No one knows exactly what causes ALS, but a complex interaction between genes and environment probably plays a role. About 10% of ALS appears to be familial and likely has a genetic component. Over 40 genes linked to ALS have been discovered.4,5

Some research suggests that environmental factors may trigger ALS in certain individuals with a genetic predisposition. Environmental factors that have been implicated in the etiology of ALS include smoking, heavy metals, pesticides, and certain professional sports, such as soccer6 and American football.7

A recent meta-analysis of 16 studies found that some competitive sports may be linked to an increased risk of ALS.8 Results suggested that susceptibility to ALS was linked to the highest level of play, and that nonprofessional sports may not be linked to ALS.

Professional sports prone to repetitive concussive head and neck trauma, such as American football and soccer, were linked to an 8.5 times higher incidence of ALS compared with controls. One study of American football found that speed positions (fullback, halfback, defensive back, quarterback, wide receiver, running back, linebacker, and tight end) were linked to a higher likelihood of death from ALS than nonspeed positions (defensive and offensive linemen).7

However, results for nonprofessional sports were less clear. Overall, sports with repetitive concussive head and neck trauma were linked to an almost six times increased incidence of ALS, compared with controls. But the difference disappeared in analyses restricted to nonprofessional sports.

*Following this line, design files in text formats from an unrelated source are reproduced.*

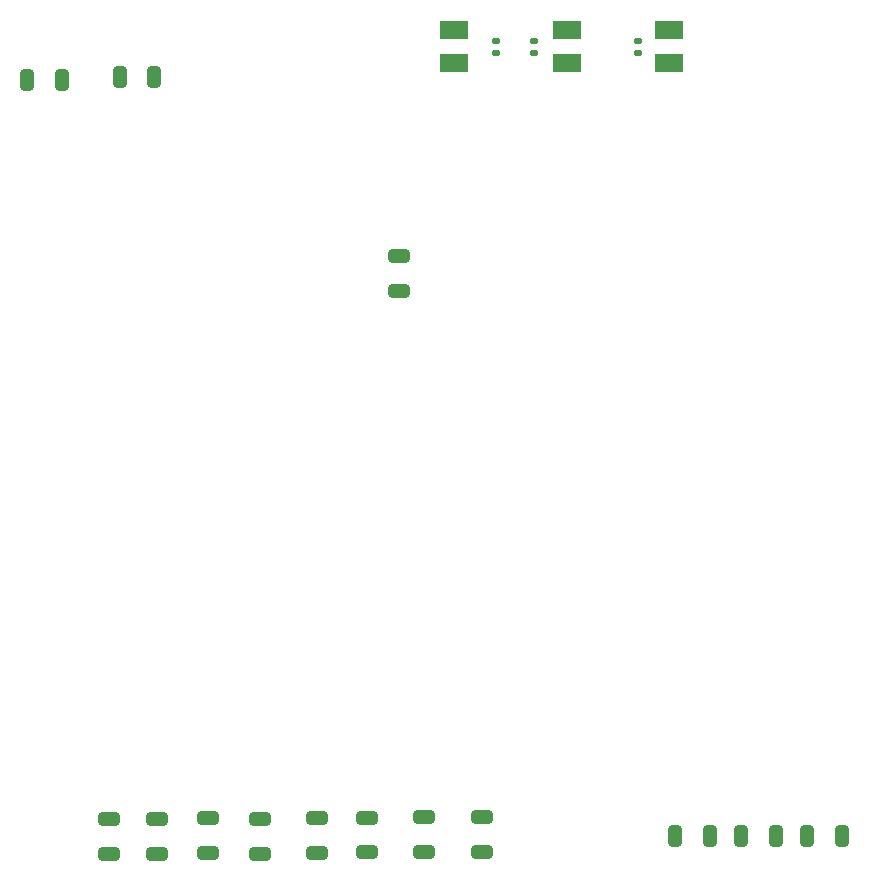
<source format=gbr>
%TF.GenerationSoftware,KiCad,Pcbnew,8.0.1*%
%TF.CreationDate,2025-04-29T19:59:47+01:00*%
%TF.ProjectId,Interpose,496e7465-7270-46f7-9365-2e6b69636164,V1*%
%TF.SameCoordinates,Original*%
%TF.FileFunction,Paste,Top*%
%TF.FilePolarity,Positive*%
%FSLAX46Y46*%
G04 Gerber Fmt 4.6, Leading zero omitted, Abs format (unit mm)*
G04 Created by KiCad (PCBNEW 8.0.1) date 2025-04-29 19:59:47*
%MOMM*%
%LPD*%
G01*
G04 APERTURE LIST*
G04 Aperture macros list*
%AMRoundRect*
0 Rectangle with rounded corners*
0 $1 Rounding radius*
0 $2 $3 $4 $5 $6 $7 $8 $9 X,Y pos of 4 corners*
0 Add a 4 corners polygon primitive as box body*
4,1,4,$2,$3,$4,$5,$6,$7,$8,$9,$2,$3,0*
0 Add four circle primitives for the rounded corners*
1,1,$1+$1,$2,$3*
1,1,$1+$1,$4,$5*
1,1,$1+$1,$6,$7*
1,1,$1+$1,$8,$9*
0 Add four rect primitives between the rounded corners*
20,1,$1+$1,$2,$3,$4,$5,0*
20,1,$1+$1,$4,$5,$6,$7,0*
20,1,$1+$1,$6,$7,$8,$9,0*
20,1,$1+$1,$8,$9,$2,$3,0*%
G04 Aperture macros list end*
%ADD10RoundRect,0.250000X-0.325000X-0.650000X0.325000X-0.650000X0.325000X0.650000X-0.325000X0.650000X0*%
%ADD11RoundRect,0.250000X-0.650000X0.325000X-0.650000X-0.325000X0.650000X-0.325000X0.650000X0.325000X0*%
%ADD12RoundRect,0.135000X-0.185000X0.135000X-0.185000X-0.135000X0.185000X-0.135000X0.185000X0.135000X0*%
%ADD13R,2.400000X1.600000*%
%ADD14RoundRect,0.135000X0.185000X-0.135000X0.185000X0.135000X-0.185000X0.135000X-0.185000X-0.135000X0*%
G04 APERTURE END LIST*
D10*
%TO.C,C2*%
X91525000Y-63800000D03*
X94475000Y-63800000D03*
%TD*%
D11*
%TO.C,C4*%
X94650000Y-126575000D03*
X94650000Y-129525000D03*
%TD*%
D12*
%TO.C,R2*%
X126600000Y-60690000D03*
X126600000Y-61710000D03*
%TD*%
D11*
%TO.C,C9*%
X112500000Y-126475000D03*
X112500000Y-129425000D03*
%TD*%
D12*
%TO.C,R1*%
X135400000Y-60690000D03*
X135400000Y-61710000D03*
%TD*%
D11*
%TO.C,C6*%
X103450000Y-126600000D03*
X103450000Y-129550000D03*
%TD*%
%TO.C,C8*%
X108200000Y-126550000D03*
X108200000Y-129500000D03*
%TD*%
D13*
%TO.C,D2*%
X129400000Y-62625000D03*
X129400000Y-59775000D03*
%TD*%
D11*
%TO.C,C11*%
X122200000Y-126425000D03*
X122200000Y-129375000D03*
%TD*%
D10*
%TO.C,C12*%
X138525000Y-128000000D03*
X141475000Y-128000000D03*
%TD*%
D13*
%TO.C,D3*%
X119800000Y-62625000D03*
X119800000Y-59775000D03*
%TD*%
D11*
%TO.C,C7*%
X115200000Y-78925000D03*
X115200000Y-81875000D03*
%TD*%
D10*
%TO.C,C14*%
X149725000Y-128000000D03*
X152675000Y-128000000D03*
%TD*%
D14*
%TO.C,R3*%
X123400000Y-61710000D03*
X123400000Y-60690000D03*
%TD*%
D11*
%TO.C,C10*%
X117300000Y-126450000D03*
X117300000Y-129400000D03*
%TD*%
D13*
%TO.C,D1*%
X138000000Y-59775000D03*
X138000000Y-62625000D03*
%TD*%
D10*
%TO.C,C1*%
X83725000Y-64000000D03*
X86675000Y-64000000D03*
%TD*%
%TO.C,C13*%
X144125000Y-128004000D03*
X147075000Y-128004000D03*
%TD*%
D11*
%TO.C,C3*%
X90650000Y-126625000D03*
X90650000Y-129575000D03*
%TD*%
%TO.C,C5*%
X99000000Y-126550000D03*
X99000000Y-129500000D03*
%TD*%
M02*

</source>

Studies have been small, and the connection between ALS and sports still remains to be proven. But evidence suggests a need for increased awareness, prevention, and periodic monitoring among professional and nonprofessional athletes.


1. Roos E, Mariosa D, Ingre C, et al. Depression in amyotrophic lateral sclerosis. Neurology. 2016;86:2271-2277. doi: 10.1212/WNL.0000000000002671.

2. Fang F, Valdimarsdóttir U, Fürst CJ, et al. Suicide among patients with amyotrophic lateral sclerosis. Brain. 2008;131(Pt 10):2729-2733. doi: 10.1093/brain/awn161.

3. Madsen LS, Jeppesen J, Handberg C, et al. “Understanding my ALS”. Experiences and reflections of persons with amyotrophic lateral sclerosis and relatives on participation in peer group rehabilitation. Disabil Rehabil. 2018 Jan 26:1-9. doi: 10.1080/09638288.2018.1429499.

4. Peters OM, Ghasemi M, Brown RH Jr. Emerging mechanisms of molecular pathology in ALS. J Clin Invest. 2015;125:1767-1779.

5. Therrien M, Dion PA, Rouleau GA. ALS: recent developments from genetics studies. Curr Neurol Neurosci Rep. 2016;16:59.

6. Chiò A, Benzi G, Dossena M, et al. Severely increased risk of amyotrophic lateral sclerosis among Italian professional football players. Brain. 2005;128(Pt 3):472-476.

7. Lehman EJ, Hein MJ, Baron SL, Gersic CM. Neurodegenerative causes of death among retired National Football League players. Neurology. 2012;79:1970-1974.

8. Blecher R, Elliott MA, Yilmaz E, et al. Contact sports as a risk factor for amyotrophic lateral sclerosis: a systematic review. Global Spine J. 2019;9:104-118. doi: 10.1177/2192568218813916.